- **Work request**:
Every line in the data below from the one containing "Page size: 1241x1754." down to the one containing "List each element's", both included, must be retyped exactly; no other line is to appear.

- **Dataset**:

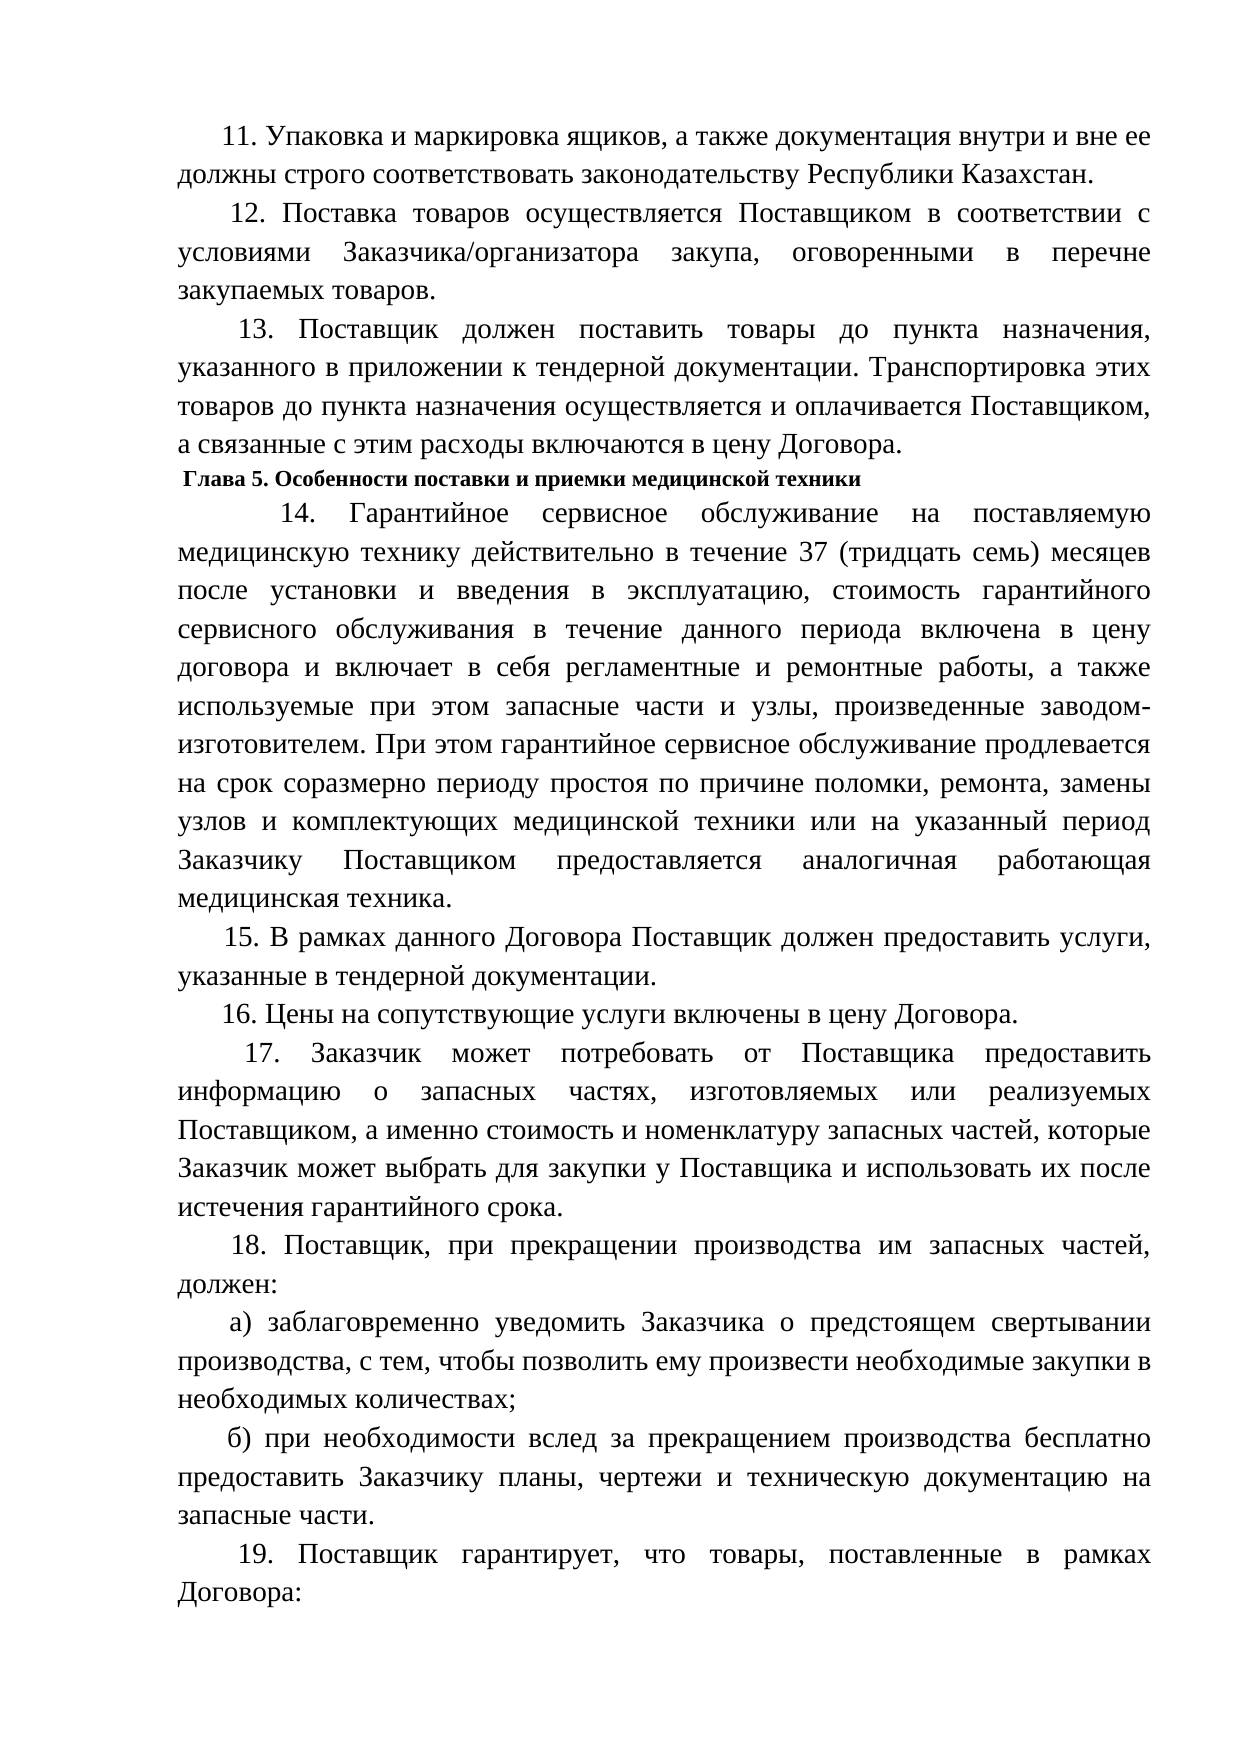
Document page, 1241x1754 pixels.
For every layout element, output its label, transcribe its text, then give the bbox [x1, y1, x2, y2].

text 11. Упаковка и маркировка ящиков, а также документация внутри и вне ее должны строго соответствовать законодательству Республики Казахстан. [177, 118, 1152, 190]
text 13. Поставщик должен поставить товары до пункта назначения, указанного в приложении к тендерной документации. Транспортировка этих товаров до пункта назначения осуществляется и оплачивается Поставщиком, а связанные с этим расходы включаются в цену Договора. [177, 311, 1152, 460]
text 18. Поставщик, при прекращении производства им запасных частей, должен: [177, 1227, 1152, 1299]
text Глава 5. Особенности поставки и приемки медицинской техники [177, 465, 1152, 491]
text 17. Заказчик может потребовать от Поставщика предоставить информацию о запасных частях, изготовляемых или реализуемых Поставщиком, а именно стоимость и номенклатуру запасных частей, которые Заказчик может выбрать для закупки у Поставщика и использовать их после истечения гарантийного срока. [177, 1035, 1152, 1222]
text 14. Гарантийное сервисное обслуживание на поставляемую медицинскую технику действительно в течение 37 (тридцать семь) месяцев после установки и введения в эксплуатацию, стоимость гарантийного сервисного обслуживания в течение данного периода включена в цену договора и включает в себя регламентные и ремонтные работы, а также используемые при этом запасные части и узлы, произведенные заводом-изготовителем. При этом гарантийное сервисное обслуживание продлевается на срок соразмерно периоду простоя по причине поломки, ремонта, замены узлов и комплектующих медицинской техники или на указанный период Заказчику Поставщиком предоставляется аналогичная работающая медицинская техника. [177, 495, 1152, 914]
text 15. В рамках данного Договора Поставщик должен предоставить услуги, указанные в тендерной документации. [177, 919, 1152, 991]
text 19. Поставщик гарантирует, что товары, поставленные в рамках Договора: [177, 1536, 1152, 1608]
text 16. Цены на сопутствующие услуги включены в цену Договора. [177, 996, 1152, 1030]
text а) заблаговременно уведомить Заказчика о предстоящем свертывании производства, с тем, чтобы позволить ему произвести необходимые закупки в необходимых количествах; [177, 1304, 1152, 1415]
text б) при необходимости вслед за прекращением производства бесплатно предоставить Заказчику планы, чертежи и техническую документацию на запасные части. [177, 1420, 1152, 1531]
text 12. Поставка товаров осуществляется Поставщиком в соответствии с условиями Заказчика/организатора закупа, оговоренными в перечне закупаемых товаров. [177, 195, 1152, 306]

* * *

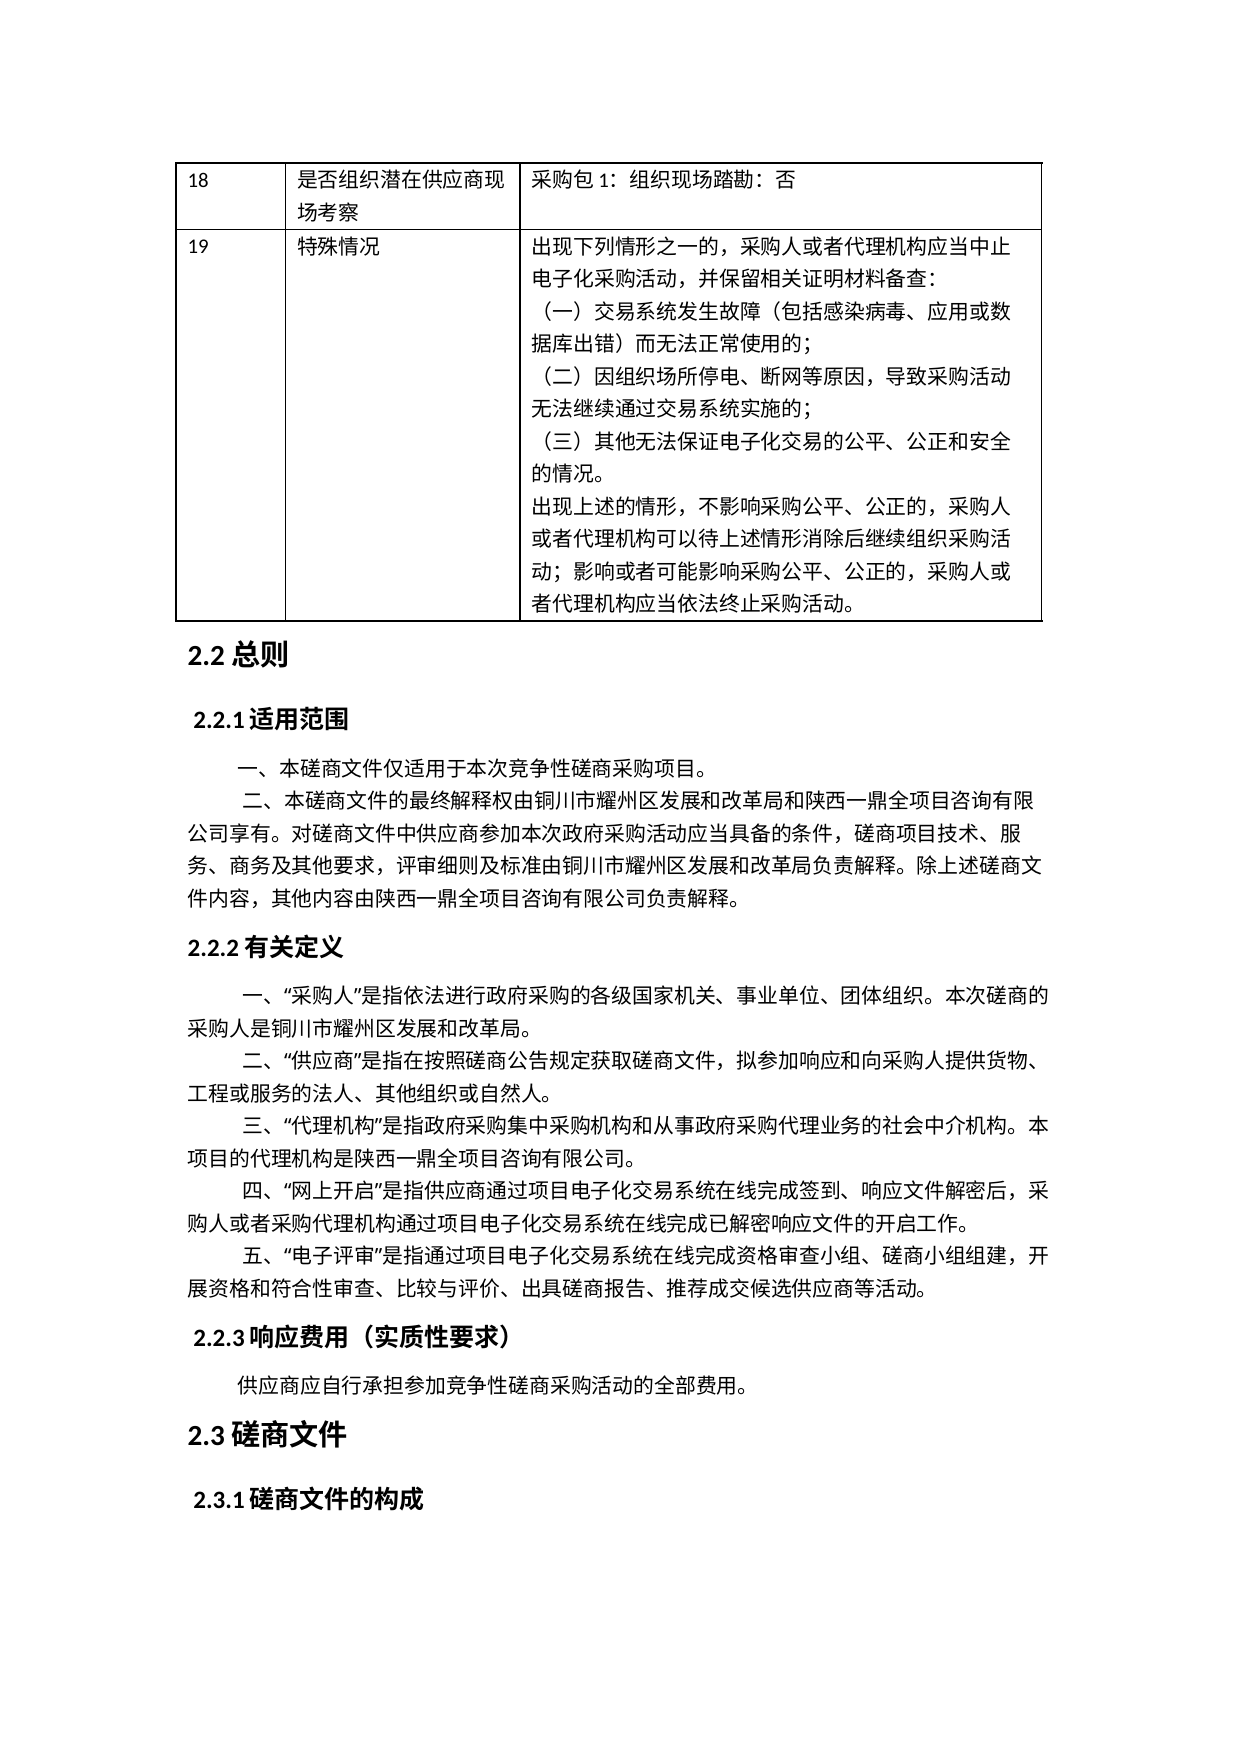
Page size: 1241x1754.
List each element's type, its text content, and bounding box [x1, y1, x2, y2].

- **Output for this exercise**:
Page size: 1241x1754.
List each element's type, its text content, and bounding box [x1, y1, x2, y2].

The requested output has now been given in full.